Monday, March 5, 2007

Crime Analytics at NYPD

Text search and text mining is an integral part of Business Intelligence. Often text mining is tightly coupled with data mining. Here is an example where a text search for "sugar" led to sweet success in solving a crime at NYPD recently:
"Best in class 2007: New York City Police Department"

The text searching capabilities are an integral part of crime related systems. In this case one of the witnesses recalled the word "sugar" in the tattoe on the neck of the suspect and the detectives searched the Real Time Crime Center (RTCC) database for this string. Free text is categorised as un-structured data and often creates the most challenging aspect of a software system based on database. Databases are great in handling structured data or data in columns that can be easily queried upon. However, in recent times, search capabilities for free test of phrases is gaining important. The Google's and Yahoo's have mastered the art of searching text, so what is the big deal about searching for text in the database. The free text consists of several words or phrases and in order to index it for faster searching, the text engine creates a text index. Unlike the index on structured fields such as a numeric column or character column with a few categories of data, the text indexing has to extract all the important words, get rid of stop words like {a, an, the, it, this etc.} and then store the occurence, frequency and relative positions of these words in every row/record of data. Such a text index would allow a quick search for a word like sugar in the description of the suspects, among 120 million or so crime and arrest records.

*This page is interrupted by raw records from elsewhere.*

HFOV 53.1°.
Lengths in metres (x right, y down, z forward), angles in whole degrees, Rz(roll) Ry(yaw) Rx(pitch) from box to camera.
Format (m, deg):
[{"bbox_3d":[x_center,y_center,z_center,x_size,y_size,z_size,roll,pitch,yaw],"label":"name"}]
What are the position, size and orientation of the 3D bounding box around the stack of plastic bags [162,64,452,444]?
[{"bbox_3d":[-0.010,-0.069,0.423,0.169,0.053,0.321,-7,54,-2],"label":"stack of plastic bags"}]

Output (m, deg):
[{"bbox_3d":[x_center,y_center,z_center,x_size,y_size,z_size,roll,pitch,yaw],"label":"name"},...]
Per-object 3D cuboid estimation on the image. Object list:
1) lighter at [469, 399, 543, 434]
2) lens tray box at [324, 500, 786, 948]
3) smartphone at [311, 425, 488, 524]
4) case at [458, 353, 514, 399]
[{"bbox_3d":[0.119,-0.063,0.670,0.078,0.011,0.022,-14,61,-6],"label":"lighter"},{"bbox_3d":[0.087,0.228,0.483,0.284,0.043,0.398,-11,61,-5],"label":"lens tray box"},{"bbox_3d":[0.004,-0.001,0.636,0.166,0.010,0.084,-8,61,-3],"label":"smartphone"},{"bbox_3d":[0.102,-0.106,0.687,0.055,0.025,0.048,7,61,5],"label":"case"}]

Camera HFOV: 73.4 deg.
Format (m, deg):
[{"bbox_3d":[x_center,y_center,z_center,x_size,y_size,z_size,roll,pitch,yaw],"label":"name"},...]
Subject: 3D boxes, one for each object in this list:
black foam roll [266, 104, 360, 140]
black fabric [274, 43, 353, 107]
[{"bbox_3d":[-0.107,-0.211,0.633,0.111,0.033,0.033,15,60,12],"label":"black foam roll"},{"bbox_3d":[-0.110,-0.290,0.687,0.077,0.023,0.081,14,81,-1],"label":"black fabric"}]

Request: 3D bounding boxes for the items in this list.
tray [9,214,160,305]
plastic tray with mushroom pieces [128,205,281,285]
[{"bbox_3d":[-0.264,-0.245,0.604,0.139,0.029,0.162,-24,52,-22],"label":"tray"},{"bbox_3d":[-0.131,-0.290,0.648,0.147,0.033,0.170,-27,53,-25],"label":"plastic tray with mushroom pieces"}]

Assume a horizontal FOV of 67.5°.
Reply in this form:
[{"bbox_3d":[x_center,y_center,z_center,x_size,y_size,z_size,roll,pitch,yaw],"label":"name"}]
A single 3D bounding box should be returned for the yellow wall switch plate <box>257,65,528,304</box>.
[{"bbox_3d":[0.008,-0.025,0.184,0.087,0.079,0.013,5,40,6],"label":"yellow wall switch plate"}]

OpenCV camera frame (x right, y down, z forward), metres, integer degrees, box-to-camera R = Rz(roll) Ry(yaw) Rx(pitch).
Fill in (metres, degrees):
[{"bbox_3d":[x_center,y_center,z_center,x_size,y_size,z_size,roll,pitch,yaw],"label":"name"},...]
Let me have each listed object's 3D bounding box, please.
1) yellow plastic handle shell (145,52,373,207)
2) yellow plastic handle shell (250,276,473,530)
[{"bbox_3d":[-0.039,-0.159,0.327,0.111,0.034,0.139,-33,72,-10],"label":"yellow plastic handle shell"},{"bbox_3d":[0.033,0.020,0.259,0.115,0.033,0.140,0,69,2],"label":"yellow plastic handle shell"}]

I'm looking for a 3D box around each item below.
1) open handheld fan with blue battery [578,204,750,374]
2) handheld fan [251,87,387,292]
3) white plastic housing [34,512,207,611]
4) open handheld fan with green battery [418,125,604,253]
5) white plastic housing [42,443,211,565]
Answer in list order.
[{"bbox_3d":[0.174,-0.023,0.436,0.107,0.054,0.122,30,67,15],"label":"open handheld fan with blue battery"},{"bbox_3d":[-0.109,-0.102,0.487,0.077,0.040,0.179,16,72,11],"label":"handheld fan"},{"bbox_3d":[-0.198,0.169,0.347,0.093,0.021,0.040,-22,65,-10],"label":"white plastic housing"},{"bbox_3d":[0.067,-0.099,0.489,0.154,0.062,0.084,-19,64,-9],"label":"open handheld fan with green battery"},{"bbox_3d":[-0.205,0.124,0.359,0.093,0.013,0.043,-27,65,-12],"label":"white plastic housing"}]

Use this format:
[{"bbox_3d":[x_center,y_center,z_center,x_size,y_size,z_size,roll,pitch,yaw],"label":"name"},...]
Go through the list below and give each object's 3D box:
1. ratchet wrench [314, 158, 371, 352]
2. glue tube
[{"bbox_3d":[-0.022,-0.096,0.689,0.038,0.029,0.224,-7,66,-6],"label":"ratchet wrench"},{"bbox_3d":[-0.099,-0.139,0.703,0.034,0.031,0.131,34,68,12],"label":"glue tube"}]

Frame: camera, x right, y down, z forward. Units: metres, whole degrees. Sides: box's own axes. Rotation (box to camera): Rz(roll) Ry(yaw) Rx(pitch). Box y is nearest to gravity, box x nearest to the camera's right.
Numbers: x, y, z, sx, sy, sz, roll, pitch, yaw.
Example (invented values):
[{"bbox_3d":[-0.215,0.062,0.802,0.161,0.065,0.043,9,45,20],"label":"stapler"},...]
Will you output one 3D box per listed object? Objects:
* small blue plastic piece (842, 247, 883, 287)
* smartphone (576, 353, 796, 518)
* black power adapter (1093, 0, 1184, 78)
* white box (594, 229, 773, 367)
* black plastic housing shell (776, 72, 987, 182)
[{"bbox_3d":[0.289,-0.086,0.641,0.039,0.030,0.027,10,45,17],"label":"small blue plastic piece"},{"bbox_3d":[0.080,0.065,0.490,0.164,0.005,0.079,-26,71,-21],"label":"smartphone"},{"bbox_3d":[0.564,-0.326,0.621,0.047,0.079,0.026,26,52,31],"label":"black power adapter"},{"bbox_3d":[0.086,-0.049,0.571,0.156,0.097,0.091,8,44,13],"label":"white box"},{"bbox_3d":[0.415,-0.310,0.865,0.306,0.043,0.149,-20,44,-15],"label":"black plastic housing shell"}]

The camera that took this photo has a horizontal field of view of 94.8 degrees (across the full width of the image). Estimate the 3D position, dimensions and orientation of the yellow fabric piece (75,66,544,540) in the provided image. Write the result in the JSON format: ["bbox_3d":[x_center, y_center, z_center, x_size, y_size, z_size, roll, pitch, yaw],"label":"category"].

Realizing the importance of the growing importance of text search and text mining of the data stored in databases, companies like Oracle have tightly coupled the Oracle Text engine with the database. This text engine also works closely with Oracle Data Mining to allow looking for patterns in textual descriptions. In crime incidents, the narrative of the crime report, has a wealth of unstructured data. Now, this "wealth" can be mined using the marriage of the in-database text and the mining engine.